Juniors returning from campus trips want to keep the momentum going and continue visiting colleges closer to home on weekends. For those who cannot make any further excursions, college fairs can be the next best option. Many high schools have college fairs in April; the NACAC National Fair is in NYC on Sunday, April 22. Here's how to make the most of them.
Let your son/daughter take the lead - College fairs are meant to be an opportunity for students to confer with admissions reps. Parents, no matter how well-meaning, interfere with that valuable time and may be viewed by the reps as “helicopter parents.” If you have a question or two that you want your student to ask, write it down, and ask him/her to jot down the response.
Head straight to your first choice(s) - Every college fair provides a map of the colleges represented. Because the lines grow quickly, begin with those where you may wait a few minutes to introduce yourself. The less popular schools tend to have shorter lines anyway so you can save those for later.
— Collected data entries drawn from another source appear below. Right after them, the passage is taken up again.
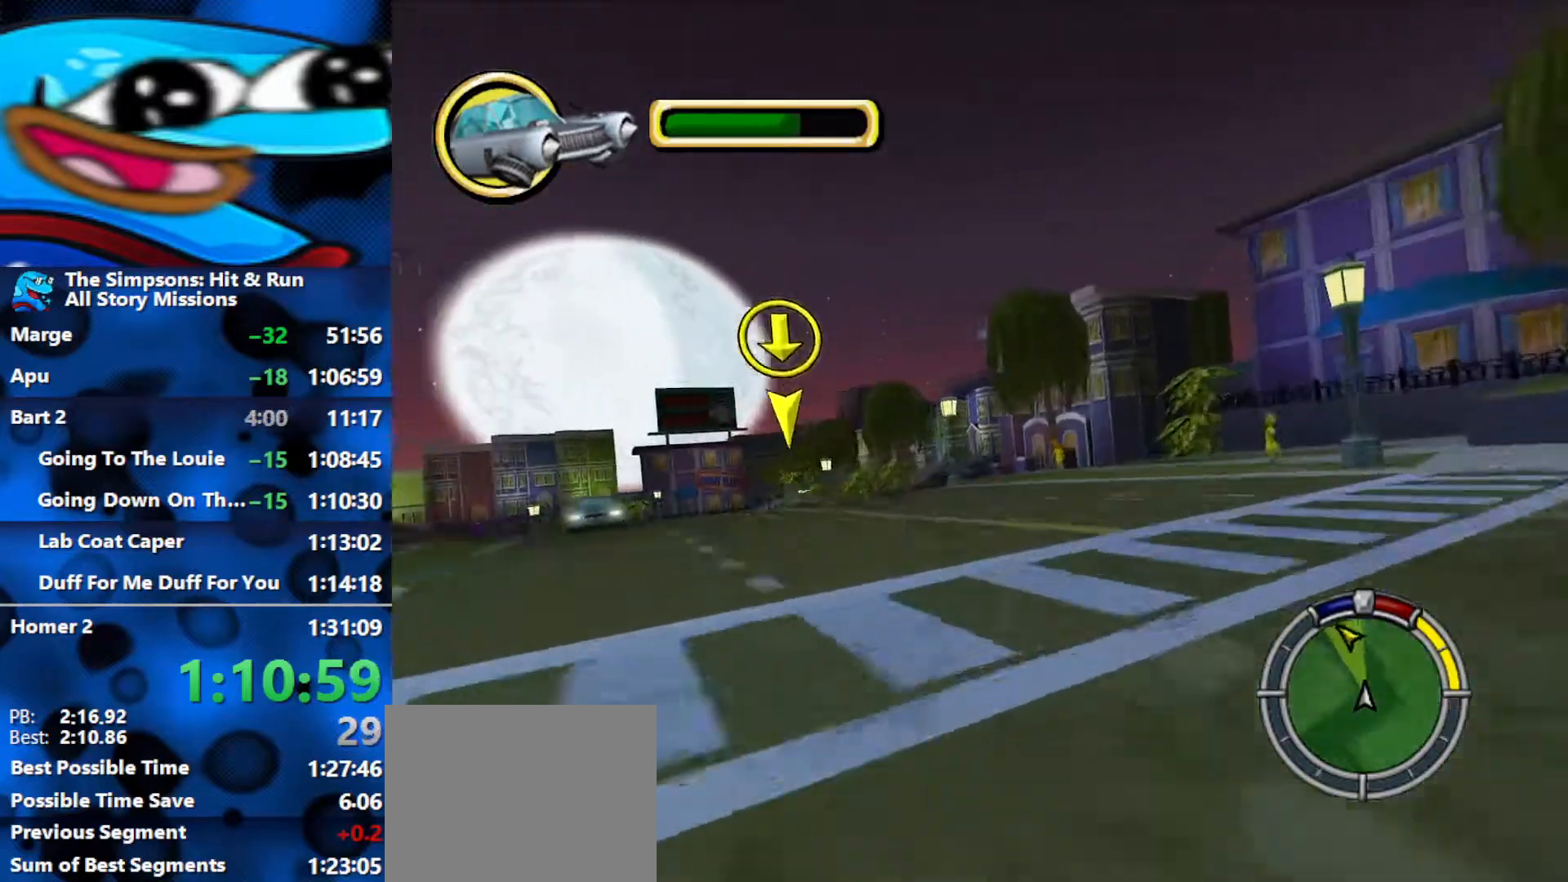
{"buttons": ["R2"], "left_stick": "left", "right_stick": "center", "events": [[133, "left_stick", "center"], [167, "right_stick", "down"], [183, "left_stick", "left"], [333, "right_stick", "center"], [383, "left_stick", "center"], [467, "left_stick", "left"]]}
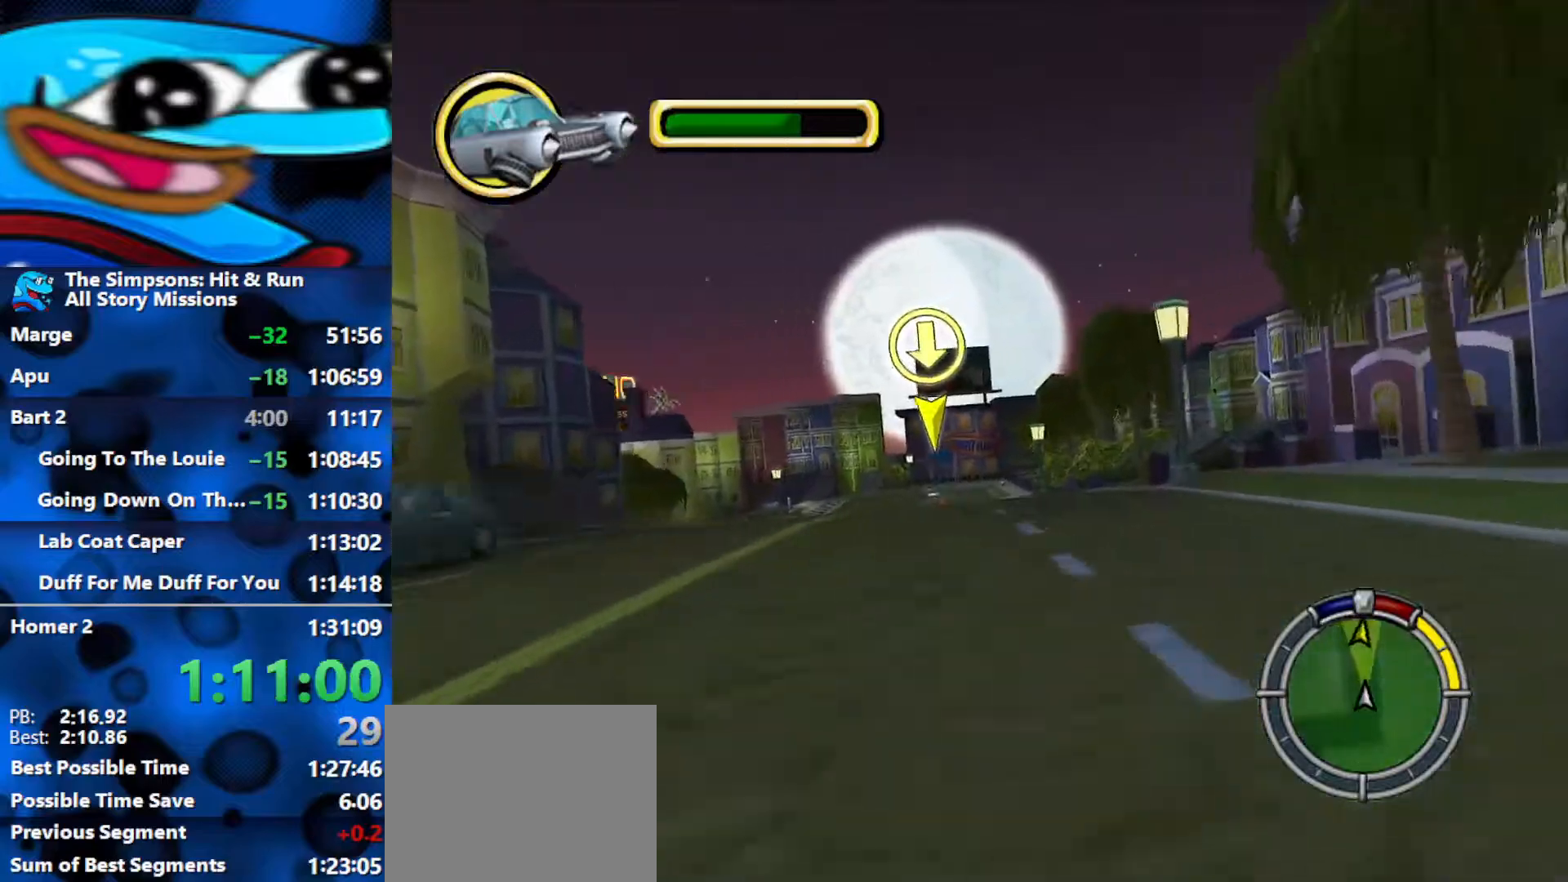
{"buttons": ["R2"], "left_stick": "center", "right_stick": "center", "events": [[117, "left_stick", "center"]]}
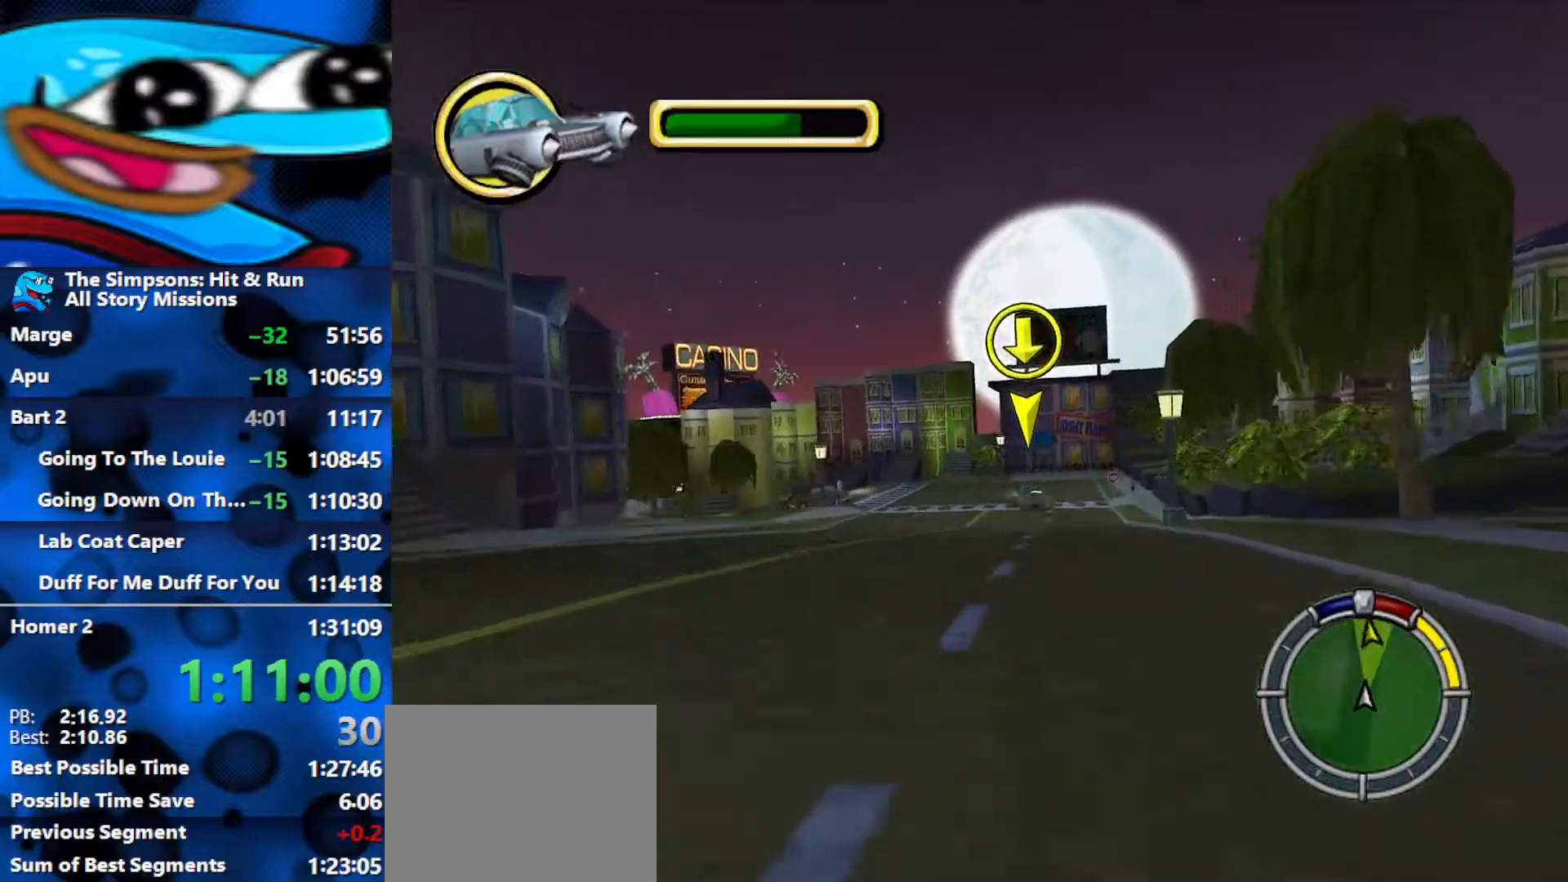
{"buttons": ["R2"], "left_stick": "left", "right_stick": "center", "events": [[50, "right_stick", "down"], [150, "left_stick", "left"], [233, "right_stick", "center"]]}
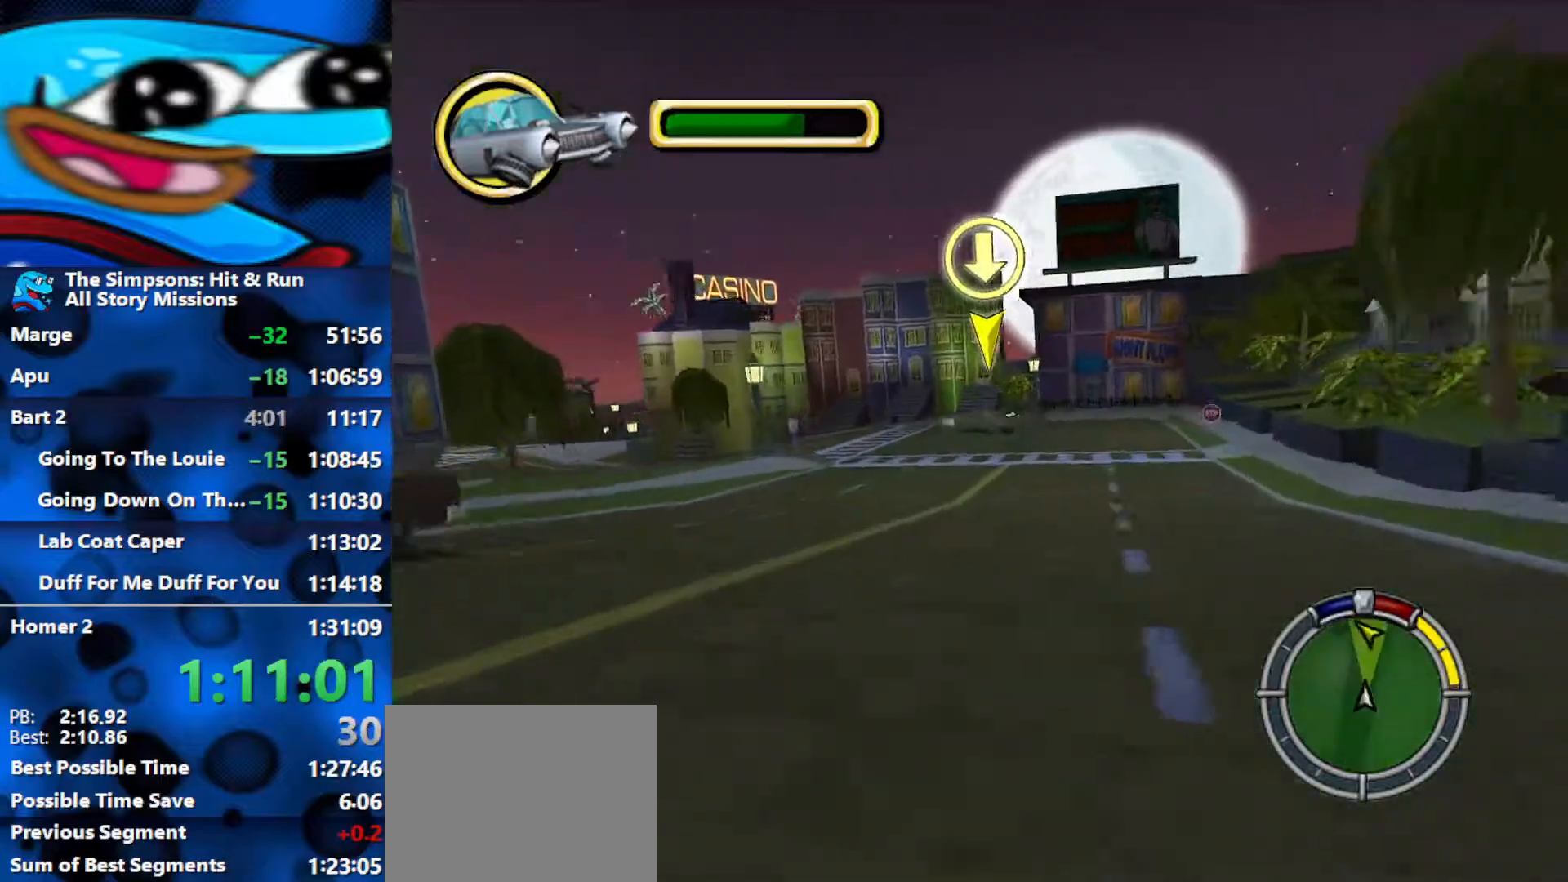
{"buttons": ["R2"], "left_stick": "left", "right_stick": "center", "events": [[183, "left_stick", "center"], [283, "left_stick", "left"]]}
Be open-minded, explore options. It’s only natural to stop at the colleges you’ve heard of, and those already on your list. Yet, college fairs are precisely the place to expand your thinking and to explore alternatives to the few colleges you might already be considering. Widen your net and take a chance on a college rep whose table is quiet. He or she may truly surprise you!
Don’t be shy. While it can be difficult to simply walk up to someone and start asking questions, the reps do want to meet you. It helps to have some prepared questions, but do not ask questions whose answers you can easily find on the college website. In other words, don’t ask how many majors a school offers or if it has club lacrosse. Do ask questions that may be more nuanced – “can you explain how I can get involved in research as a freshman?” or “tell me the most unique feature about X College” or “how would you describe the quintessential X University student?”
Write it down. Keep a college notebook with the details that you’ve gleaned and the name of the person you met. Don’t be embarrassed to request a business card (sometimes they’re right on the table) and make sure to send an email thank you to the rep with whom you spoke. When application time comes in the fall, you may interject those details in the supplemental questions on your application. And if you plan to visit a particular college after the fair, email your contact person and let him/her know when you will be on campus.
Always fill out the ‘contact card’ - Most college reps give you a card to fill out. These are an expression of your “demonstrated interest” so always hand them back. Many schools monitor how many contacts you’ve made with their college so every connection counts.